Vrijheid is één van de centrale liberale waarden die gedragen worden in onze hedendaagse maatschappij. Iedere burger heeft het recht om zijn eigen keuzes te maken en een leven te leiden dat hem of haar aanstaat. Dat recht hebben ook mensen met een (verstandelijke) beperking en daar is de afgelopen jaar steeds meer aandacht voor. Gelukkig, zeg dat wel.

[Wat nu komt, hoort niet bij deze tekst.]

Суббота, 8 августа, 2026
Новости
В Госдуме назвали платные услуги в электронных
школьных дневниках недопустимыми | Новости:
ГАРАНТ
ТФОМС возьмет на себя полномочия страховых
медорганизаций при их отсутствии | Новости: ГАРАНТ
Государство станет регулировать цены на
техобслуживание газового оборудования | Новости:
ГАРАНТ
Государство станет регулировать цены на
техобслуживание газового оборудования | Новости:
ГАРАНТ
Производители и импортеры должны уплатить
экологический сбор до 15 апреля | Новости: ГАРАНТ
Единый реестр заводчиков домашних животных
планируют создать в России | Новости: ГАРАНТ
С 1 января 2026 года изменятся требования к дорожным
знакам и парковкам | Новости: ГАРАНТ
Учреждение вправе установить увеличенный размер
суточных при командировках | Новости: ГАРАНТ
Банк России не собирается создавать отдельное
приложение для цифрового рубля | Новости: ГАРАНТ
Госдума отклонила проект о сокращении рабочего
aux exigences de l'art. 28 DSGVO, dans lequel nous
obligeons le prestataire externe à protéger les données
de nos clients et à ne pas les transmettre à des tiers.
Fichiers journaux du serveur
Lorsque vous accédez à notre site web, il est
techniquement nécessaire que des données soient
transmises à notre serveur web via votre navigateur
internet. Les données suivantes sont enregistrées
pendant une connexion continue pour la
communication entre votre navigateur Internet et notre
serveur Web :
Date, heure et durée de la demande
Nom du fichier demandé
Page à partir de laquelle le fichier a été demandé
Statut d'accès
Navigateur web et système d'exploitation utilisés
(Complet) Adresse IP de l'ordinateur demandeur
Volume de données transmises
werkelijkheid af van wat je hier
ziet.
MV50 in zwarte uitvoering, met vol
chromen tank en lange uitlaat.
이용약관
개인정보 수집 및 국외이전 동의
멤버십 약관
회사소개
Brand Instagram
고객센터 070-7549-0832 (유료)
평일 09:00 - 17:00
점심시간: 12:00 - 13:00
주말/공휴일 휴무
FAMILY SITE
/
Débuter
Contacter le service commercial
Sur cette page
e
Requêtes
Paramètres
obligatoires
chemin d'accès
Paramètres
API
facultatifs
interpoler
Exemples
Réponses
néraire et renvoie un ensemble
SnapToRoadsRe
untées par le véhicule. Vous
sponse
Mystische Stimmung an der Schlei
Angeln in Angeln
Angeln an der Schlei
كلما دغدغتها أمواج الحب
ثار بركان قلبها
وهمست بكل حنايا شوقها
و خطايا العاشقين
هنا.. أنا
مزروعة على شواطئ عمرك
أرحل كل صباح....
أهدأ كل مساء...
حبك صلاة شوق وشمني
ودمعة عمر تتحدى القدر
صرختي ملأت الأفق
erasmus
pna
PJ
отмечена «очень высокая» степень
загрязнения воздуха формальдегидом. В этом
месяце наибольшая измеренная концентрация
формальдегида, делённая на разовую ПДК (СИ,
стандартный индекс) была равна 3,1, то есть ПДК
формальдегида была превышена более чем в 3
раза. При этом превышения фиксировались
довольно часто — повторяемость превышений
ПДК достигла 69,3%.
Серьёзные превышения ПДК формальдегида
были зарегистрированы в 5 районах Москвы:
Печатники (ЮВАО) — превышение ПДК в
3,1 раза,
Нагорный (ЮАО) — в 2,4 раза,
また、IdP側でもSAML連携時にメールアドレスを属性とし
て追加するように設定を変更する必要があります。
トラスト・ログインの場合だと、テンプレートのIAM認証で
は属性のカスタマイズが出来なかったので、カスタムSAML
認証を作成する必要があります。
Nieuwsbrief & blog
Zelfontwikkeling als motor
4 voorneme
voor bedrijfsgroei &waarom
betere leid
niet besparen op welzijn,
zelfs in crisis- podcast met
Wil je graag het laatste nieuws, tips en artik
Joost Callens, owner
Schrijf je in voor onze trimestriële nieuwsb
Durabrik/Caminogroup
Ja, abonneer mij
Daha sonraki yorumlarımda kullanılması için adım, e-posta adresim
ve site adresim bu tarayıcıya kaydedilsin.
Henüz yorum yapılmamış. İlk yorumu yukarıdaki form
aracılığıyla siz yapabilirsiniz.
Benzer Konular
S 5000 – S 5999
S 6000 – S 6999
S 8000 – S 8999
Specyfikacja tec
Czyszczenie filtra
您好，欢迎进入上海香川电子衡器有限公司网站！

Gelukkig hebben we er met elkaar op verschillende gebieden voor gezorgd dát mensen met een beperking steeds beter mee kunnen doen. Koning Willem-Alexander benoemde in 2013 voor het eerst de participatiesamenleving. De WMO wetgeving en het PGB zijn daar onderdeel van geweest de afgelopen jaren. Het VN verdrag voor de rechten van Personen met een handicap heeft daar nog een schepje bovenop gedaan. De overheid en wij als samenleving zijn een verplichting aangegaan om alle mensen mee te laten doen. Ongeacht afkomst, uiterlijk of IQ.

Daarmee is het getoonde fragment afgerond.